É fácil e óbvio falar sobre a carnavalização das horas que em média o cidadão gasta em frente do aparelho de TV. Tirando o pequeno espaço reservado para as notícias, a TV oferece em primeiro lugar entretenimento, e nos dias de hoje o entretenimento preferido é o tipo que retrata a vida como uma festa sem fim nos quais palhaços e mulheres lindas atiram não confete, mas milhões em qualquer um capaz de jogar um jogo (e nós reclamamos que os albaneses, seduzidos pelas imagens da Itália, fazem qualquer coisa para entrar neste nosso parque de diversões).

É fácil falar do Carnaval em termos de tempo e dinheiro gasto com turismo de massa e suas ofertas de ilhas do sonho a preços módicos, com seus convites para visitar Veneza -- onde, depois de dar uma de turista, você deixa as latas, o papel e o que sobrou do cachorro-quente com mostarda, como no fim do Carnaval propriamente dito.

Mas consideremos a carnavalização do local de trabalho, onde pequenos robôs amigáveis, fazendo o que antes você fez, transformaram as horas de trabalho em tempo de lazer.

É Carnaval permanente para o trabalhador em escritório que, sem que o chefe saiba, usa o computador para jogar videogame ou visitar a página da Playboy. É também Carnaval para aqueles que dirigem automóveis que conversam com eles, dizem a eles que rua pegar e os expõem ao risco de ter que apertar botões para receber informação sobre a temperatura, o combustível que resta no tanque, a velocidade média e o tempo necessário para fazer a viagem.

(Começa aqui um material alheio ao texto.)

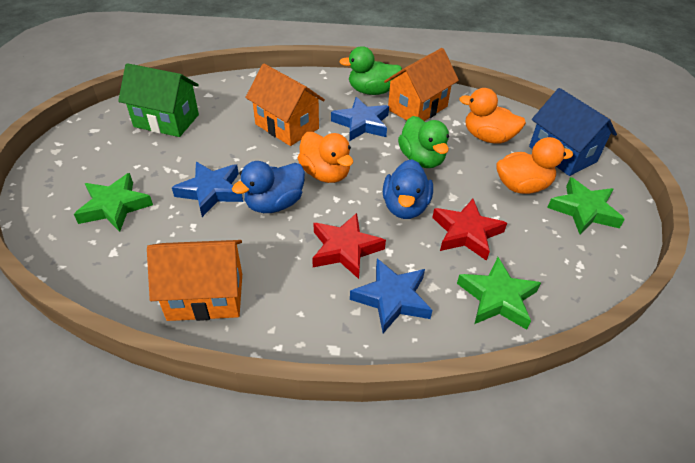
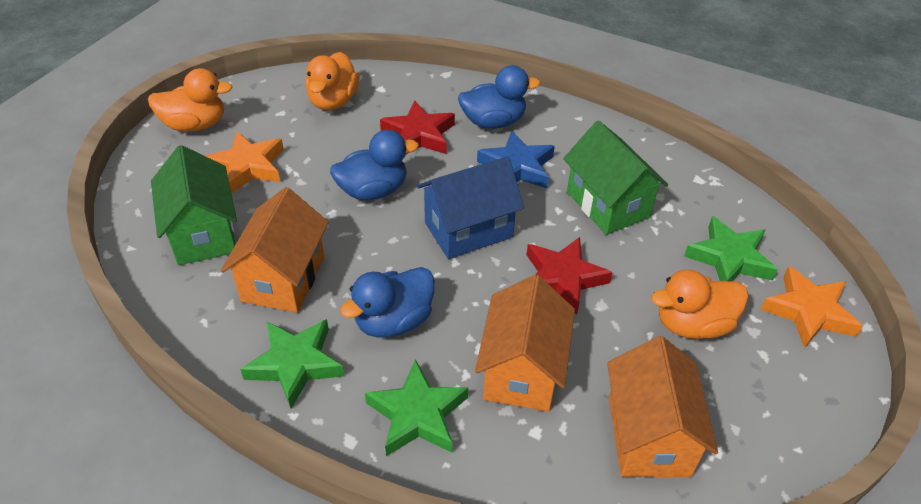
blue duck: 2 -> 3
blue star: 3 -> 1
green duck: 2 -> 0
green house: 1 -> 2
orange star: 0 -> 2

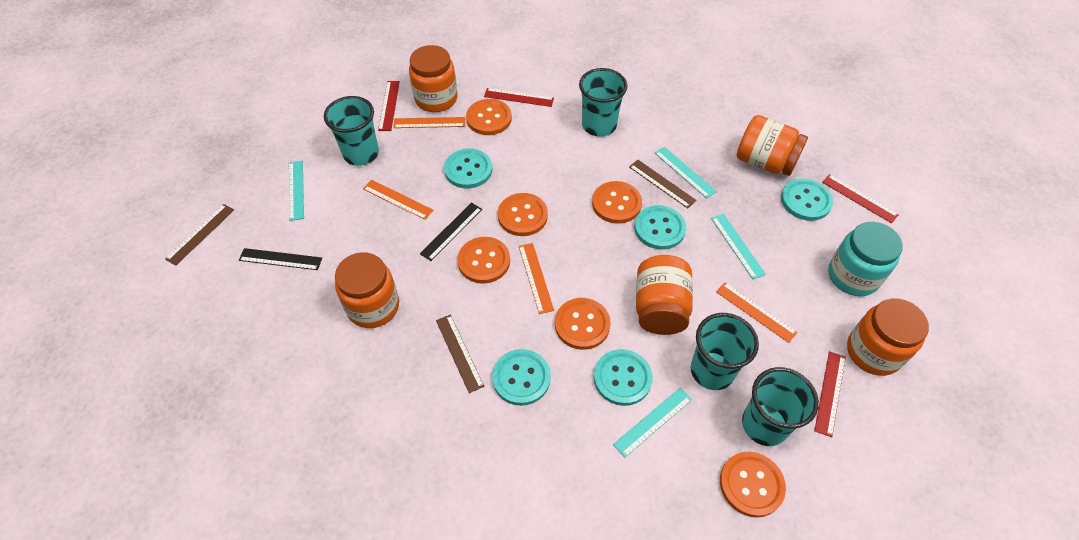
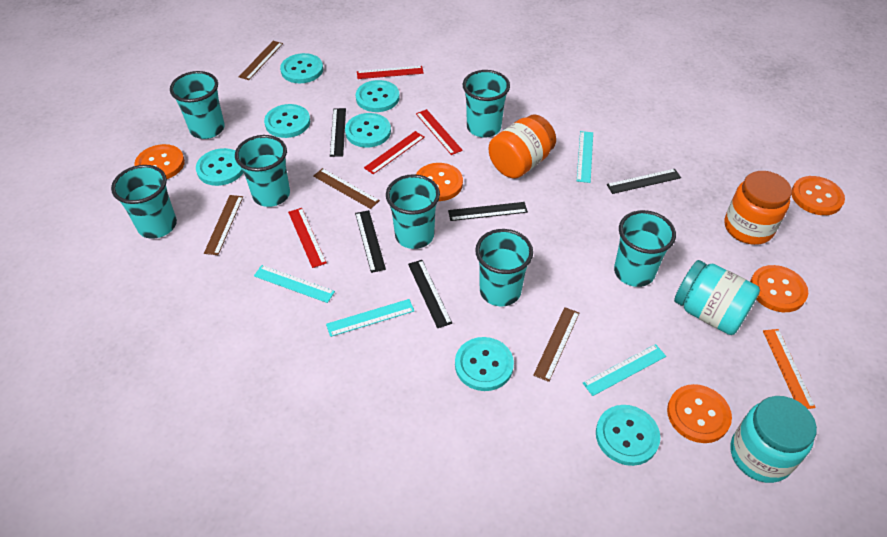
black ruler: 2 -> 5
brown ruler: 3 -> 4
orange button: 6 -> 5
orange jar: 5 -> 2
orange ruler: 4 -> 1
turquoise button: 5 -> 7
turquoise cup: 4 -> 7
turquoise jar: 1 -> 2

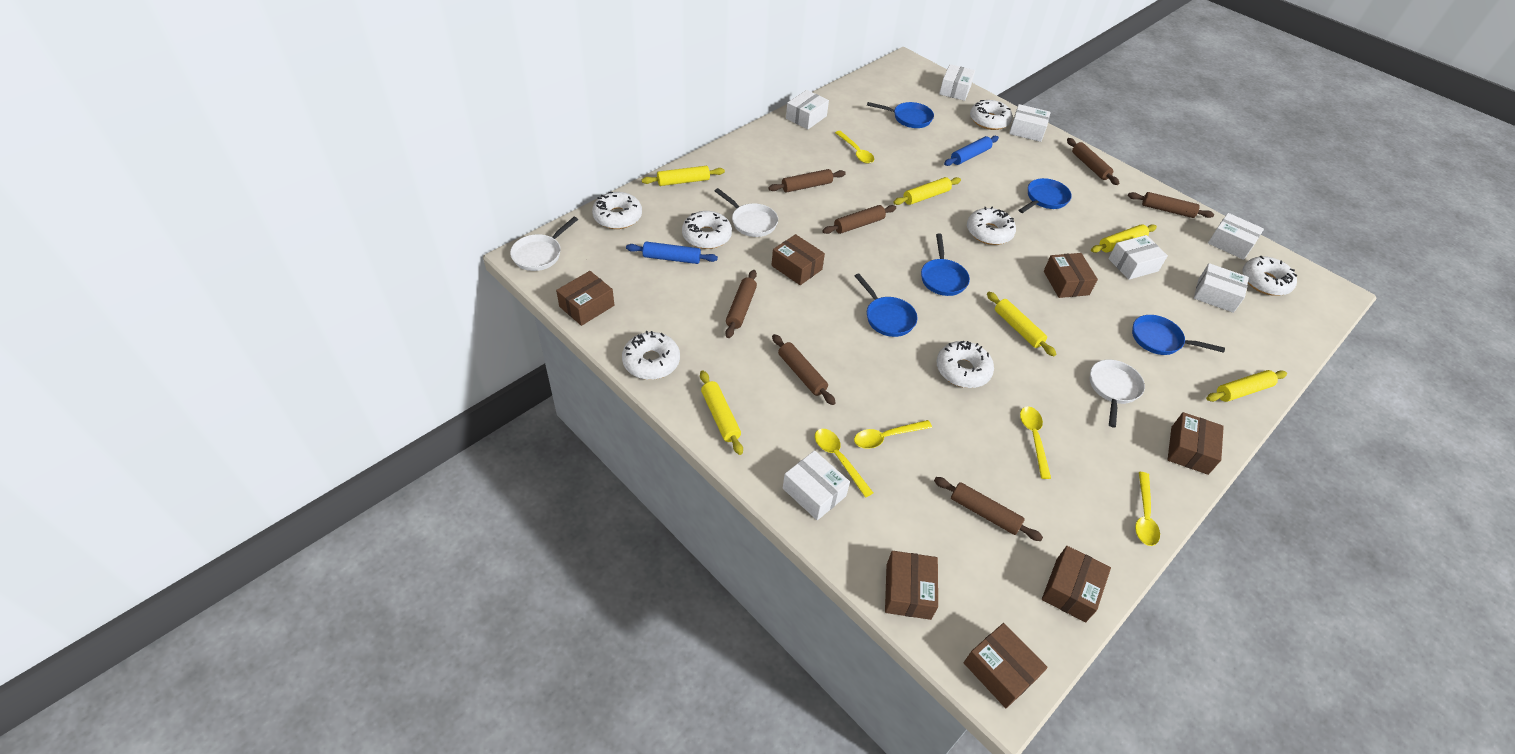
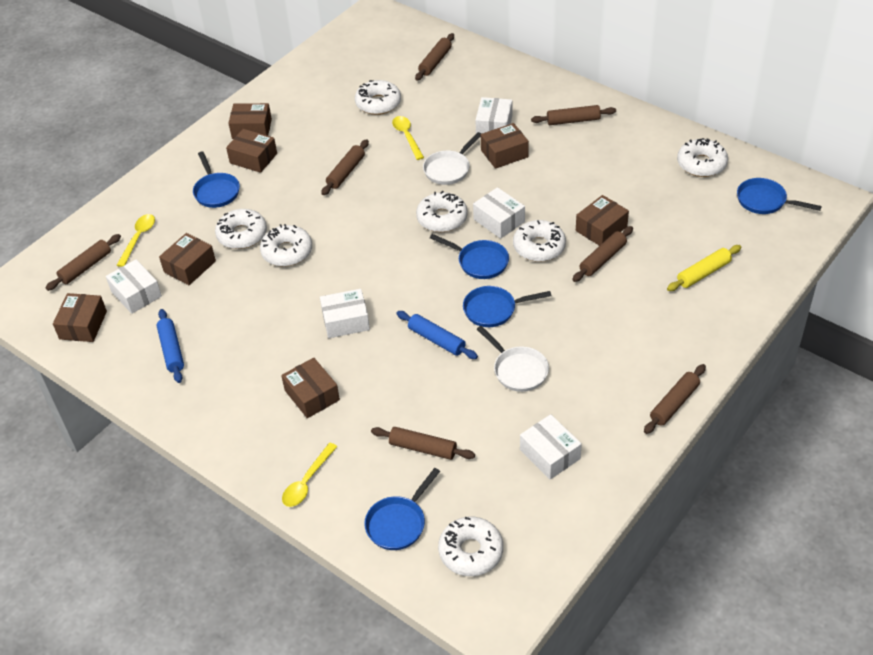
white box: 7 -> 5
white pan: 3 -> 2
yellow rolling pin: 6 -> 1
yellow spoon: 5 -> 3

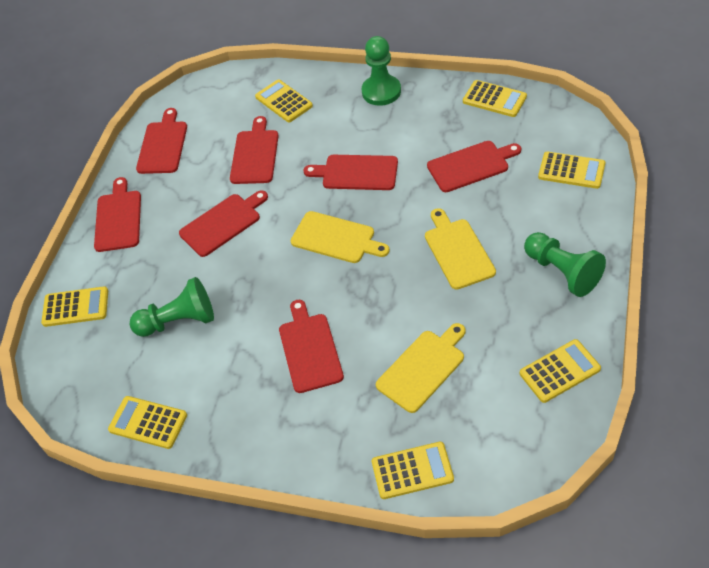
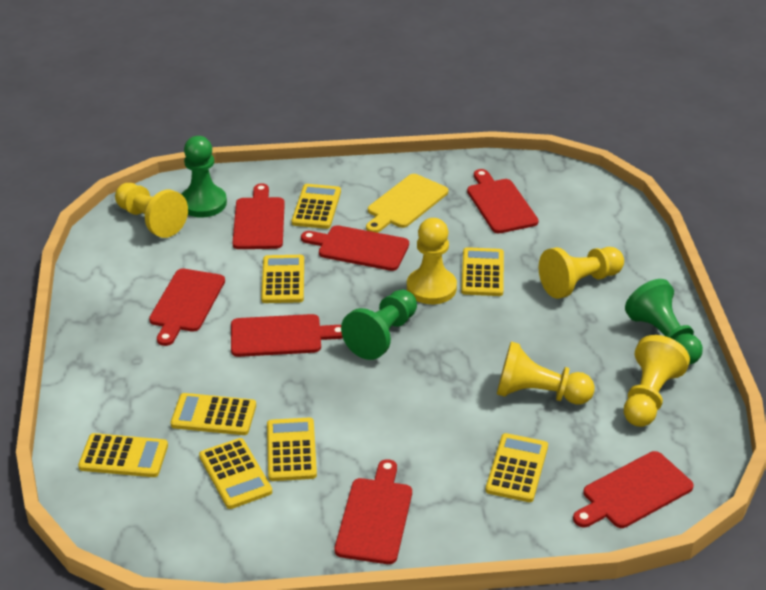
yellow calculator: 7 -> 8
yellow cutting board: 3 -> 1
yellow pawn: 0 -> 5

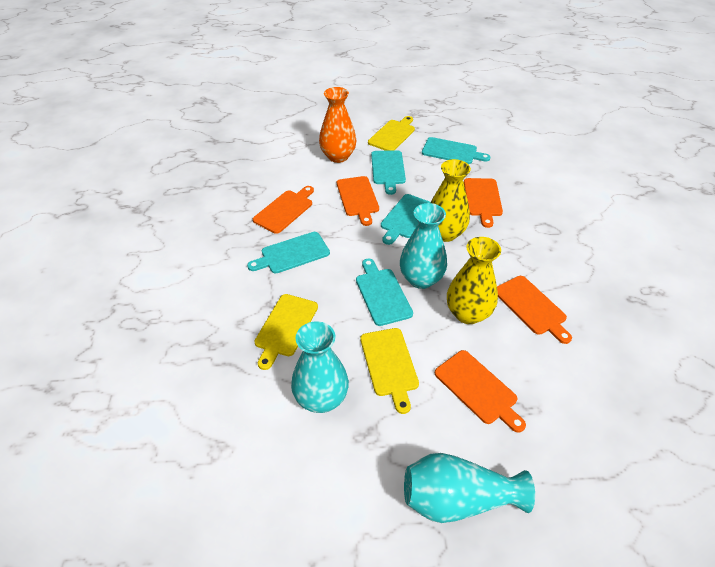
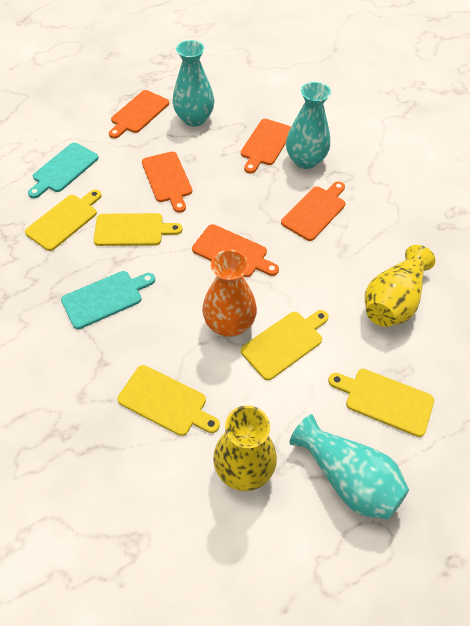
turquoise cutting board: 5 -> 2
yellow cutting board: 3 -> 5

O telefone celular [...] é uma ferramenta para aquelas profissões que requerem uma resposta rápida, como médicos e encanadores. Deveria servir aos restantes em circunstâncias excepcionais nas quais, longe de casa, devemos comunicar uma emergência, atraso num compromisso por causa de um acidente de trem, de carro ou enchente. No caso o telefone seria usado talvez uma -- para os sem sorte, duas vezes por dia. Ou seja, 99% do tempo gasto pelas pessoas que vemos com o celular grudado na orelha é diversão. O imbecil que se senta atrás da gente no trem fechando negócios falando alto na verdade é como um faisão com uma coroa de penas e um anel multicolorido em volta do pênis. (...)"".


Vale a pena ler o texto até o final. Um pouco de reflexão numa fase de transição (mesmo que seja só aquela imposta pelo calendário) faz bem para que se veja, de vez em quando ao menos, a vida e os nossos próprios atos de uma outra forma. Ou com outros olhos: aqueles escondidos dentro de nós mesmos.